Saint Daig (died 588?) was an Irish Christian bishop and confessor of Inis-Caoin-Deagha (now Inniskeen, County Monaghan), who lived towards the end of the 6th century. His name in Gaelic means "A great flame" and he was probably named after his mother Deighe.

==Biography==
Daig was born in Kiennacta Breagh, County Meath. His father was Carill, son of Laisrén, son of Dallán, son of Eógan mac Néill, son of Niall of the Nine Hostages, son of Eochaid Mugmedón.

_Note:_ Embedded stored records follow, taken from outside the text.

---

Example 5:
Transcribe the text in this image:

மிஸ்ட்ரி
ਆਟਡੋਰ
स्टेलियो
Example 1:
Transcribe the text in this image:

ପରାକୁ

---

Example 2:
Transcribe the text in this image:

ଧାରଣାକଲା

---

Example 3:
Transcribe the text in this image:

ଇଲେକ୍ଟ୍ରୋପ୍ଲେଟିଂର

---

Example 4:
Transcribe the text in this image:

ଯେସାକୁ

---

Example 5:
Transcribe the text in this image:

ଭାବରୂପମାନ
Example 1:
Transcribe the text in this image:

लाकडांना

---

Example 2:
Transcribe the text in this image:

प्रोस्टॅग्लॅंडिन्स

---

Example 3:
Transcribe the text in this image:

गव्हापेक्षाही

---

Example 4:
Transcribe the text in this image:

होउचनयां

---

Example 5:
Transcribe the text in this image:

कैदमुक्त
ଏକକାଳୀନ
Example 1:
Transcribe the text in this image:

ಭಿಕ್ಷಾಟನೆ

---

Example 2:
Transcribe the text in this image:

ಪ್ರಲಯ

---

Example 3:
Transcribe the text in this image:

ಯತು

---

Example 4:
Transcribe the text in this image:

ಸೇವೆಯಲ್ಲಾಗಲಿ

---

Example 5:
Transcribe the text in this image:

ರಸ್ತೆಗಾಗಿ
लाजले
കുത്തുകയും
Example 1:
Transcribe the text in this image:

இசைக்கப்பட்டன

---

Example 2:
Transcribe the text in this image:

Daig's mother's name was Dediva (also called Editua or Dedi or Deidi or Deighe or Deidiu or Deaga or Mediva), daughter of Tren, son of Dubhthach moccu Lughair, who was Chief Ollam of Ireland and royal poet of King Lóegaire mac Néill. Dediva's other children were Saint Senan of Laraghabrine, son of Fintan, Saint Diarmaid the Just, son of Lugna, Saint Caillin, son of Niata, Saint Felim of Kilmore, who was another son of Carill and Daig's older brother, Saint Femia, who was another daughter of Carill, St. Mainchín of Corann, son of Collan of Corann and Senchán Torpéist, another Chief Ollam of Ireland.

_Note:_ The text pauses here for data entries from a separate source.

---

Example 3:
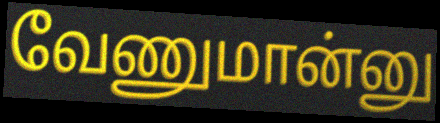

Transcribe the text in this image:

வேணுமான்னு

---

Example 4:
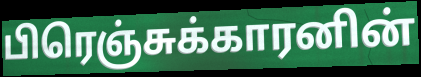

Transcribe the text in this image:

பிரெஞ்சுக்காரனின்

When a boy he went to the monastery of Devenish Island, County Fermanagh to study under Saint Laisrén mac Nad Froích. After finishing his studies there he went to study under Saint Comgall of Bangor monastery. When he graduated he worked as an artisan for Saint Ciarán of Saigir for whom he made 300 bells, 300 croziers and 300 Gospels which were distributed as gifts to other monasteries in Ireland.

He then founded his monastery at Inniskeen, County Monaghan. Saint Columba blessed it for him. Locals tried to kill him but failed and were expelled to the Beara Peninsula, County Cork. Saint Berach was one of his disciples. Daig performed many miracles which are enumerated in his Life. The Félire Óengusso ("Martyrology of Óengus"), states "A man of grace for our wheat was Daig, the good and great son of Cairell". He was present at the death of Carláen the bishop of Armagh who died on 24 March 588. Daige died shortly afterwards on 18 August in the same year and his feastday is celebrated on that date.

Saint Daig is mentioned in the Codex Salmanticensis (Brussels, Royal Library 7672–4) which is a medieval Irish manuscript containing an extensive collection of Irish saints' Lives.